My eyes were not eyes but blackened sockets
My limbs seemed motionless and cold
My spirit seemed empty and without form
I felt like I had existed but never been born.
I could see those shadows of the Other
Walk over my void trapped remains,
They walked over me looking for something
But that something was not me but another thing.
I felt ignored by the world which had once embraced me
I felt outcast by the world above I had hoped to attain,
I felt I had been left in this bottomless grave
And lied to by those who taught of he whom saves.
For I had been set adrift upon a dark eternal night of longing
Set into a motionless mould of that which I once was,
Yet still I feel an emotional sense of wanting to belong
Yet the words I wanted to utter were useless without a tongue.
Here I thought I will remain forever and ever
Alone in a world of motionless boredom like terror,
All those things I had done, I had eternity to mull over
And all the hatred of mine actions to shoulder.
Why did I not see that if I had seen this mine own sepulchre
In that life I led when once above this self induced abyss,
Then maybe upon Death's form I would have taken note
And never have had to this warning, take to and now wrote.
Yet why am I here writing so, here from deep deep down below
Surely I am still beneath this heavy tomb of hallowed earth,
In this my own self induced dark entombed
Yet something helped me and in me bloomed.
For the longer I waited and thought and dreamed
The insects and fungi and roots entwined,
And somehow they pulled me from my dreamlike slumber
And my mind woke from its death-like state all a'sunder.

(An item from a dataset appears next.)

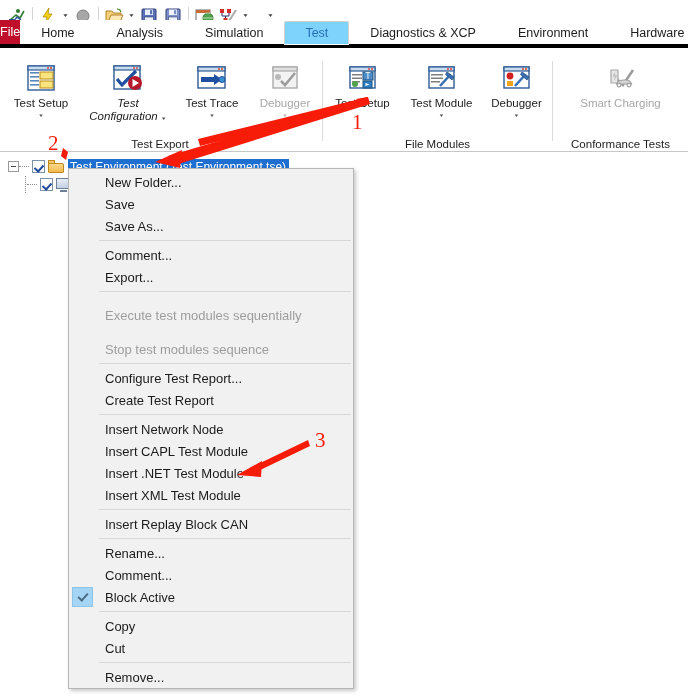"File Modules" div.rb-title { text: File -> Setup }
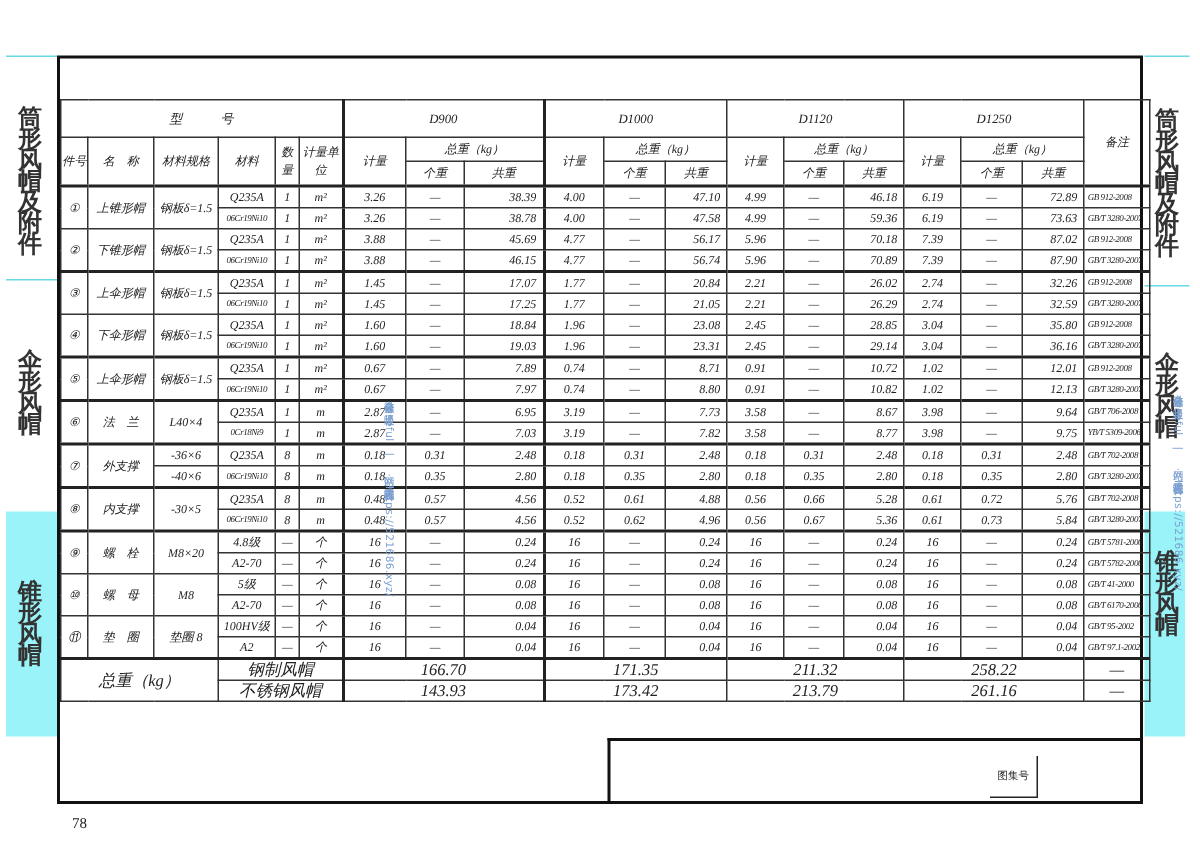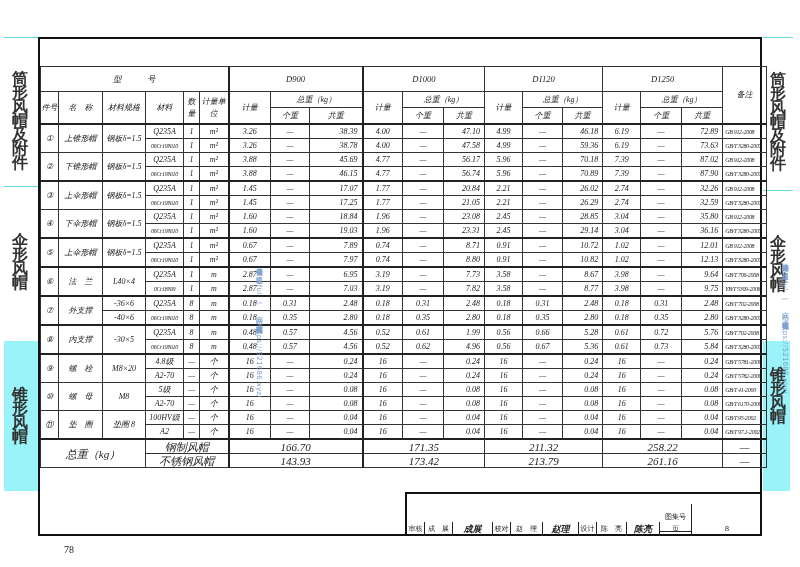"1.99" td.right { text: 1.99 -> 4.88 }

And now I'm among the birds and the sky
And now I survey all that which was long ago,
All of which I had held onto dear, but now I have let go of all my fear
And now I'm free of all life's sin, once I was there, yet no longer here.
But here I am in the after, the time which knows no sand
Learning that which I had seldom been taught,
And that which I now am, a part of all things ever known
No longer just a motionless corpse of everlasting bone.